I have been blind in my right eye for nearly two years. My blindness occurred suddenly due to a terrible accident. Learning to live with vision loss definitely has a substantial adjustment period. The brain needs time to adapt to this major change, yet in my experience there is not much that can be done to facilitate the process.

While I do see some light and blurry objects out of my injured eye, a significant amount of my central vision is gone along with portions of my peripheral vision. I feel like it is easy for others to discount what I’m dealing with because I do still have sight in one eye. People often do not realize how frustrating it is to live with the actual vision loss. I find not being able to see what is right next to you incredibly terrifying.

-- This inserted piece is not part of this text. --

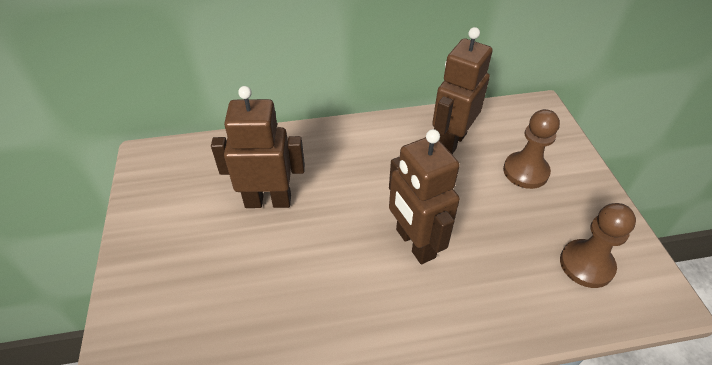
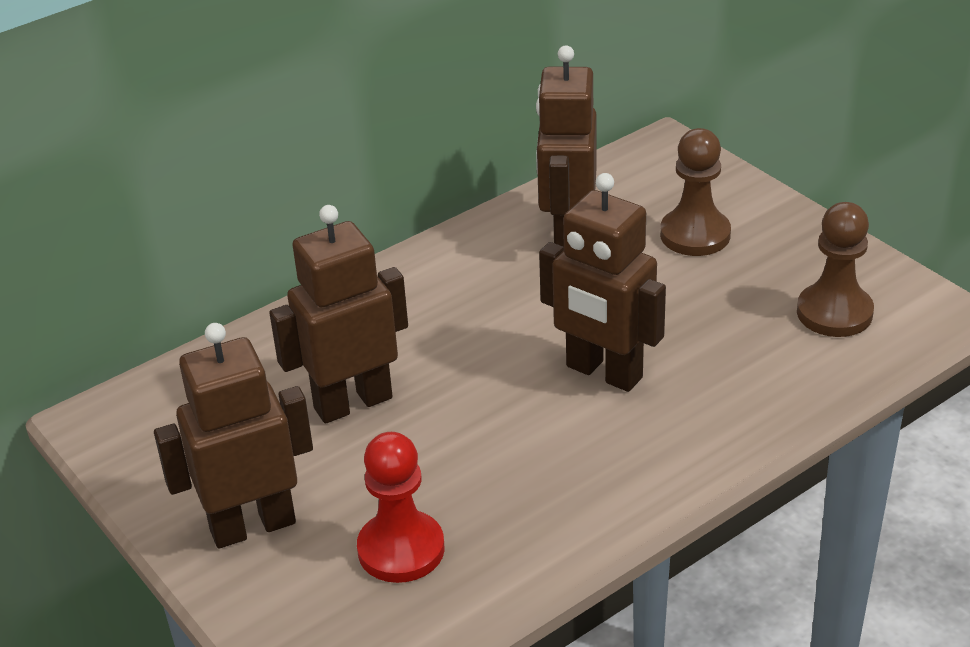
camera: 25 degrees left, 10 degrees down
(163, 257) = (252, 526): none -> brown robot
(222, 314) = (401, 549): none -> red pawn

There is a misconception that the good eye will strengthen itself and make up for the blind eye. Your brain makes adjustments, but your good eye does not magically improve its vision so it becomes like nothing happened. In reality, the vision in the sighted eye stays the same and continues to change with age as it normally would, and it is now combined with what is left of the blind eye. This presents so many difficulties for me on a daily basis, such as loss of depth perception, light sensitivity and night blindness. It’s all fluid, changing from day to day based on variables such as the amount of sunlight or the type of weather.

I have been told that your brain needs time to adjust to vision loss, to rewire itself accordingly. Please note it feels like this takes forever! Other than completely covering the affected eye with a patch or a special contact lens, there really isn’t much people like me can do except get used to it. There is no physical therapy available; there is no medicine that will make it all better. Adjusting to blindness is a learning curve where you must now make accommodations in your life to compensate for the vision loss.

Throughout this journey I have found some things that do help. The most important thing I learned was to slow down. This was not easy for me because I have three kids and am constantly on the go. Every single task had to be broken down, thinking through each step carefully. I had to train myself to complete simple tasks ranging from how to fill a glass to stepping off a curb; even getting out of the car was tricky.

Becoming familiar with what your limitations are and what you are comfortable doing is also a big change. For me, crowds produce anxiety and driving can be terrifying. Taking my kids places proves to be frustrating, not because they are misbehaving but because I cannot see them even when they are right next to me; this keeps me in a constant state of panic. We are learning together what an afternoon outing looks like and where I am comfortable taking them when I will be the only adult there. Talking to others who have been through this can also be very helpful. This is one of those situations you really cannot understand unless you have walked in these shoes. Talking to those who have not been through it is good too; you can educate them on what it is like to live with blindness.

Over the past two years I have made adjustments to accommodate my injury. Many things have gotten easier, some things have not and I don’t know if they ever will.  Although I am far from being used to life with vision in only one eye, I remain hopeful that I will figure it out at some point.